• **The task**:
Extract from the OfficeParser class documentation the part starting with "Class OfficeParser" and going on through "given parse context.", copying it word for word.

• **Document segment**:
=== Section Start ===

Class OfficeParser

    • Constructor Detail

      • OfficeParser

        public OfficeParser()
    • Method Detail

      • getSupportedTypes

        public java.util.Set<MediaType> getSupportedTypes​(ParseContext context)
        Description copied from interface: Parser
        Returns the set of media types supported by this parser when used with the given parse context.
        Parameters:
        context - parse context
        Returns:
        immutable set of media types
      • parse

        public void parse​(java.io.InputStream stream,
                          org.xml.sax.ContentHandler handler,
                          Metadata metadata,
                          ParseContext context)
                   throws java.io.IOException,
                          org.xml.sax.SAXException,
                          TikaException
        Extracts properties and text from an MS Document input stream
        Parameters:
        stream - the document stream (input)
        handler - handler for the XHTML SAX events (output)

=== Section End ===

• **Dataset extract**:
=== Section Start ===

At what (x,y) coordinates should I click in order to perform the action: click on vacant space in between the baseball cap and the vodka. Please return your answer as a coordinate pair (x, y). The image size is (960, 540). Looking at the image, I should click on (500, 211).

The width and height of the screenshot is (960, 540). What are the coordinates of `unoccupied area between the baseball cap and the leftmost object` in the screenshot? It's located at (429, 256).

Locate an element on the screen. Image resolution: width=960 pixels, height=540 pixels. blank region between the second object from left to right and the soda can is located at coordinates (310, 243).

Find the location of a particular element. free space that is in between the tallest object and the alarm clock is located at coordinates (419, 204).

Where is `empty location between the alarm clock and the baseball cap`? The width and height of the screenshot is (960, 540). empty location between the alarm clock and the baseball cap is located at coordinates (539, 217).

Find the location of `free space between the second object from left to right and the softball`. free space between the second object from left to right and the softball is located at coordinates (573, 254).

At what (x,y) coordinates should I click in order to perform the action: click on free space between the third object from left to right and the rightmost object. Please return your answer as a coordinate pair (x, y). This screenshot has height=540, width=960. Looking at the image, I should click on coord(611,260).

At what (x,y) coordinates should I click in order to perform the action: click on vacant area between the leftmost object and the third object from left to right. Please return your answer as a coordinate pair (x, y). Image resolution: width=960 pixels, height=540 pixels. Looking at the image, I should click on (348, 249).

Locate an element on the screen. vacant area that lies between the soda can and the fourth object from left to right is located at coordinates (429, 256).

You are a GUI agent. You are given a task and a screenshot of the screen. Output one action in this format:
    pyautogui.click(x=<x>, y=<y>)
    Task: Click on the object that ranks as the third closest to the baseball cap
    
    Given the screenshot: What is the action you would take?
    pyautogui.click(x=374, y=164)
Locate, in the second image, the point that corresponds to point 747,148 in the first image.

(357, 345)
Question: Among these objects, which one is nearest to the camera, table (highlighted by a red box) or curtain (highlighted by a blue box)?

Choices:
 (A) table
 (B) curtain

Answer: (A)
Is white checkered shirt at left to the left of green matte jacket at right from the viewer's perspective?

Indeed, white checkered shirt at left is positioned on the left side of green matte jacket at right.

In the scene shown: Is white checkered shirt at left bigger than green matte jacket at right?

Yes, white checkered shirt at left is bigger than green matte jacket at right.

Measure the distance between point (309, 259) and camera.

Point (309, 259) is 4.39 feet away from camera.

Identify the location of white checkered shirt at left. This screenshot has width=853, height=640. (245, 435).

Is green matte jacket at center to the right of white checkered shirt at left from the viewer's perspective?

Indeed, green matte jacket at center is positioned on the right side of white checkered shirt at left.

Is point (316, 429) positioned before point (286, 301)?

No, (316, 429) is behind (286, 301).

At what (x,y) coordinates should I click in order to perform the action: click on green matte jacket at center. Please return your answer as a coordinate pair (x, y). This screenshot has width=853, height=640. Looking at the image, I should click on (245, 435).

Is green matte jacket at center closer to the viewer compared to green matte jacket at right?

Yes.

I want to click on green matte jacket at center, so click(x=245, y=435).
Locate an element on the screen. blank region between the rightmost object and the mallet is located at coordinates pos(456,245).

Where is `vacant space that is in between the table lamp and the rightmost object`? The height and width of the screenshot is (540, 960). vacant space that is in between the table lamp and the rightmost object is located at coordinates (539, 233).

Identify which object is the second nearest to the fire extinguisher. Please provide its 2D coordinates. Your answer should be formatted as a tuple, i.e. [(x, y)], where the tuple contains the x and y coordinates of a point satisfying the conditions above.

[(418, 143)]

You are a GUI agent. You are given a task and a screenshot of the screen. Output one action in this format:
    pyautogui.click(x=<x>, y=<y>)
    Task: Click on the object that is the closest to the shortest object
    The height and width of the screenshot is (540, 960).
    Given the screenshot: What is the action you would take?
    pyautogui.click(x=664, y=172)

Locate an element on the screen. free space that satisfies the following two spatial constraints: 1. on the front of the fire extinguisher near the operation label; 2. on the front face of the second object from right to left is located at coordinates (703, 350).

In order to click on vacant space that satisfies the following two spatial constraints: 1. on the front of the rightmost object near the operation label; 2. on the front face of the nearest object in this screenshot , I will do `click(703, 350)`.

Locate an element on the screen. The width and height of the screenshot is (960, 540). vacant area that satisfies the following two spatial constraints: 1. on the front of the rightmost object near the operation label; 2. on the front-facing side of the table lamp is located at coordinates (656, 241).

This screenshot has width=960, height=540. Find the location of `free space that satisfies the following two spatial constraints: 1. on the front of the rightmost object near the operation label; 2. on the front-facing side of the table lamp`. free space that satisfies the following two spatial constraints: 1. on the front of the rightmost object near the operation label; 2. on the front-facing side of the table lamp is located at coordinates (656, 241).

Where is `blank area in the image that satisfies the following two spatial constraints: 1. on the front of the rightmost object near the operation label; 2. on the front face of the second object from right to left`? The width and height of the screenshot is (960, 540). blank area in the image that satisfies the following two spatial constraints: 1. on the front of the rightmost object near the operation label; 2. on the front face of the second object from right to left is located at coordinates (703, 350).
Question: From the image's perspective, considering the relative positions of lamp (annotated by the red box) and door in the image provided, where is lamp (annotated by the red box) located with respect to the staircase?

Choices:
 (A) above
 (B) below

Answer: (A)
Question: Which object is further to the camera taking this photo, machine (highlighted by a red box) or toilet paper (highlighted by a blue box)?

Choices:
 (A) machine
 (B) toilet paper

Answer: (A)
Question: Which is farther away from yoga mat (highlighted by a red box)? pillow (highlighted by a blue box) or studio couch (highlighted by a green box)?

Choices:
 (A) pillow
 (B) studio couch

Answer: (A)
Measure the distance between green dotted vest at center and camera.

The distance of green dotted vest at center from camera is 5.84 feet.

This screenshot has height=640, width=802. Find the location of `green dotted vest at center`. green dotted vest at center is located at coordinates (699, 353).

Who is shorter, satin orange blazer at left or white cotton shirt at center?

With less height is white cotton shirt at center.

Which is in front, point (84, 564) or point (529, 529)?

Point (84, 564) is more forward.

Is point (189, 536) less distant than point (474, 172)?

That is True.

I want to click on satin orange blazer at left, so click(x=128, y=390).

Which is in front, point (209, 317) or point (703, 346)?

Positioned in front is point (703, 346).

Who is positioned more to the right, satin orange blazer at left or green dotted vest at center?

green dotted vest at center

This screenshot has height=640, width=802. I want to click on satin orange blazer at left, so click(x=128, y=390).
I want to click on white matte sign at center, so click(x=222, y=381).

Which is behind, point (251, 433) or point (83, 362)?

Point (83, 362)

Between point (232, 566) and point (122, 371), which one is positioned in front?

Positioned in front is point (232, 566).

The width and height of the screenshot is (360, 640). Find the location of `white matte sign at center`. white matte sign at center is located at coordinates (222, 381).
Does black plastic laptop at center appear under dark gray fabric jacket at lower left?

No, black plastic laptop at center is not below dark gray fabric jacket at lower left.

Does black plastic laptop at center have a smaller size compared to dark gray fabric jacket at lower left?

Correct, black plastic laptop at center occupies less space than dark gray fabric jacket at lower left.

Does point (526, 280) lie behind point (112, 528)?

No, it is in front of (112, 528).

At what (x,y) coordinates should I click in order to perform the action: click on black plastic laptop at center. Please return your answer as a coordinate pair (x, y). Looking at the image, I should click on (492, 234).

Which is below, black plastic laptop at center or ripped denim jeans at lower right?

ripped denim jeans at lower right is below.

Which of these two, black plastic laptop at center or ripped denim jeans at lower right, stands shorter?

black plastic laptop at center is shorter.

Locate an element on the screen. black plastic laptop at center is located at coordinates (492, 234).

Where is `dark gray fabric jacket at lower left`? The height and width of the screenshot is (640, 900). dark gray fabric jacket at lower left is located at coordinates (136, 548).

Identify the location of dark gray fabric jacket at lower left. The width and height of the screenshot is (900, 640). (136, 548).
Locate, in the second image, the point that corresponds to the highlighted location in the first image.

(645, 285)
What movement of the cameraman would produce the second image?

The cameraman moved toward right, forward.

=== Section End ===

• **Exercise result**:
Class OfficeParser

    • Constructor Detail

      • OfficeParser

        public OfficeParser()
    • Method Detail

      • getSupportedTypes

        public java.util.Set<MediaType> getSupportedTypes​(ParseContext context)
        Description copied from interface: Parser
        Returns the set of media types supported by this parser when used with the given parse context.